Он решил устоять. Он собрал всю свою кроткую неуступчивость. Если Резерфорд коса, он будет камнем. Самолюбиво защищать свой стиль он не собирался — он еще не знал, есть ли у него свой, боровский, стиль. Но подробностями существа дела он не пожертвует — ни ради краткости, ни ради облегчения участи читателей «Philosophical magazine». У кого нет времени углубляться в длинные статьи, пусть дождется реферата в «Nature».
Он решил устоять. Он собрал всю свою тихую неодолимую твердость. Он знал: всего труднее будет выдержать внутренний напор Резерфорда — его дружественный улыбчивый гнет, когда твоя воля сникает перед упрямой силой его подавляющей личности. Может быть, всего больше боялся он того, что позже сам назвал «очарованием резерфордовской порывистости». Оказаться незаметно сдавшимся — вот в чем была опасность.

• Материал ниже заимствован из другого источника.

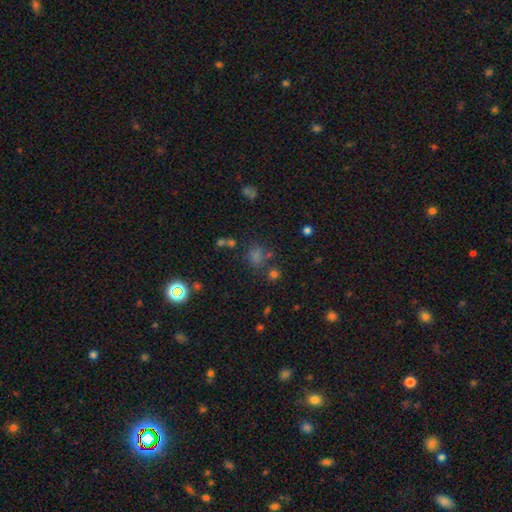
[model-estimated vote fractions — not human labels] This is possibly a smooth galaxy (51%). How rounded: likely round (70%). Merging: likely none (69%).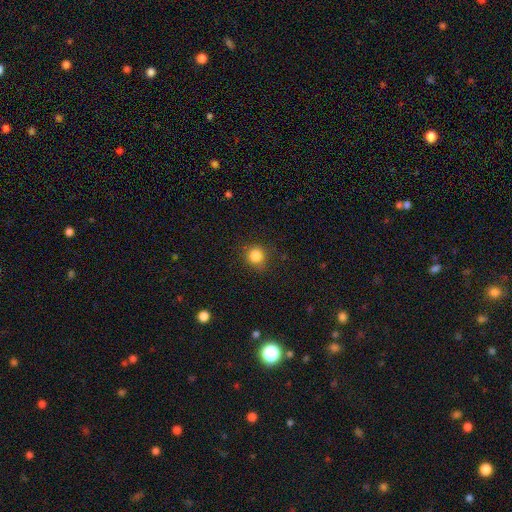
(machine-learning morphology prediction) type=smooth (84%); roundness=round (88%); merging=none (83%).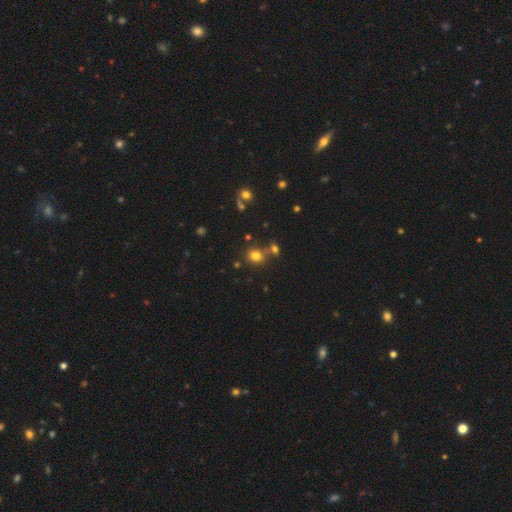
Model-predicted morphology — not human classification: Smooth or featured: smooth — 76% (star or artifact — 16%)
How rounded: round — 72% (in between — 27%)
Merging: none — 67% (merger — 18%)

…Ив и Мэри давно уже успели порассказать друг другу все новости, он — монреальские, она — манчестерские; Ив давно уже успел узнать все забавные детали прошлогоднего путешествия Резерфордов по Франции, когда они, пригласив с собою Брэггов, проехали на своем «уолслее-сиддлее» весь путь от Ла-Манша до Пиренеев; Мэри давно успела во всех подробностях описать канадцу прошлогодние торжества по случаю 250-летия Королевского общества, когда Эрнст, чтобы выглядеть, как все, на королевском приеме в Виндзорском замке, вынужден был купить себе цилиндр и непритворно страдал от «этого чудовища», а потом, во время «гарден-парти», в многотысячной толпе ученых гостей короля излишне громко негодовал на бессмысленную усталость и говорил, что ему было бы всего приятней, если бы впредь он уже никогда не удостаивался подобной чести; словом, Ив и Мэри давно успели попечалиться и посмеяться над множеством пустячных историй, какими переполнена жизнь, а Резерфорд и молодой датчанин продолжали сидеть взаперти за дверями кабинета.
Было очевидно — там шел спор. Правда, со стороны это выглядело странновато: иногда оттуда доносился долгий рык, ему отвечало молчание — казалось, Резерфорд спорит с тишиной. В общем так оно и было.
(Несколькими годами позже Абрам Федорович Иоффе писал жене в Петроград о дискуссиях с Бором в Геттингене: «Бор удивительно глубокий и светлый ум, несколько замкнутый и до невероятия застенчивый и осторожный в суждениях…»)
Тот поединок в Манчестере продолжался не вечер и не два… И порывистость не одолела застенчивости, рычание — тишины. То, чего боялся младший, случилось со старшим: незаметно сдавшимся оказался Резерфорд. Пожалуй, впервые в жизни! Тут вмешалось в схватку кое-что просто человеческое.